Another thing I noticed was that stareing at the power output was much less effective then just trying to go by feel. Trying to hold a steady x number of watts without looking at the screen yielded similar if not better results that looking at the screen and constantly adjusting the force on the pedals.
This will be something I continue to practice because I think being able to hold a consistent power, regardless of terrain is a valuable skill. Mountain biking can be tough because there are so many steep pitches that you need to use some explosive power, but there are plenty of other times, usually later in races, when you are just trying to stay consistent and maintain. This is the scenario I think this skill will shine.
@Pearl, I don’t want to keep pushing the TrainerRoad thing, but i mentioned they have a great podcast. They actually covered your exact question on the last episode. Quick note about the last podcast, normally they are in a relatively professional studio, but due to covid, they are all remote and in a family feud looking window (If viewing on YouTube. Here is the link,
https://youtu.be/mkSYblq2ZIw and if you want to go right to the pertinent part go to 9 minutes in.

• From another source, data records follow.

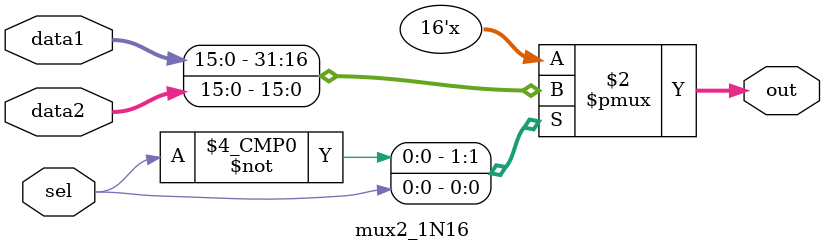
<source format=v>
module mux2_1N16(input [15:0]data1, input [15:0]data2, input sel, output reg [15:0]out);

always @(*)begin
	case(sel)
		1'b0 : out = data1;
		1'b1 : out = data2;
	endcase
end

endmodule

</source>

I don’t know if I fully agree with what they say but I do get the logic they are using. On the same topic, i have listened to a few professional coaches thoughts and they generally say to slow it down. There is no way to train for an event when you don’t know if it will happen, or when it will, if it does. The common theme seems be - stay away from the real intense stuff. The VO2 max workouts and other hard intervals that go on for over 90 minutes can have a negative impact on your immune system which is not what you want right now.
So for me like i said before I am still doing workouts. I adjusted my schedule and am falling back to a base phase ish type of training where sweet spot is about as intense as it gets.
I feel like these types of workouts maintain my fitness and at the same time, I would be able to start building if/when this time wraps up.
Again, this is just me and I like the structured workouts to give me something to focus on.
Another thing I watched was an Instagram live video with Kate Courtney and Dr Kelly Starrett. He is a mobility coach and went over a lot of stretching specifically for cyclists and I found it really interesting. This is something that we can do for 10-15 minutes before bed and the benefits are plenty. From improving flexibility, strength through a wide range of motions, and being able to relax (Which is huge right now). I checked out his site thereadystate.com and they have a free 2 week trial. I think I’ll sign up and give it a shot for 2 weeks. It’s a $15 a month service which is annoying, but if I like it, I’ll find something else to cancel.
And I’ll leave with this.
This is the first step of a mini flow / pump track for my kids in my yard. I spent about 2 hours clearing out leaves, deadfall, sticker bushes, etc. I’m not sure I’m I’ll be able to make it work, but the area was all deadfall and not being used at all. The worst case scenario is maybe I can level it a bit, and put in a mini fire pit and have a cool usable little spot in the yard.
Also - I was able to get a GoPro video of my MTB ride I Friday and its not really worth sharing, but once i edit it a little I post it here because why the hell not.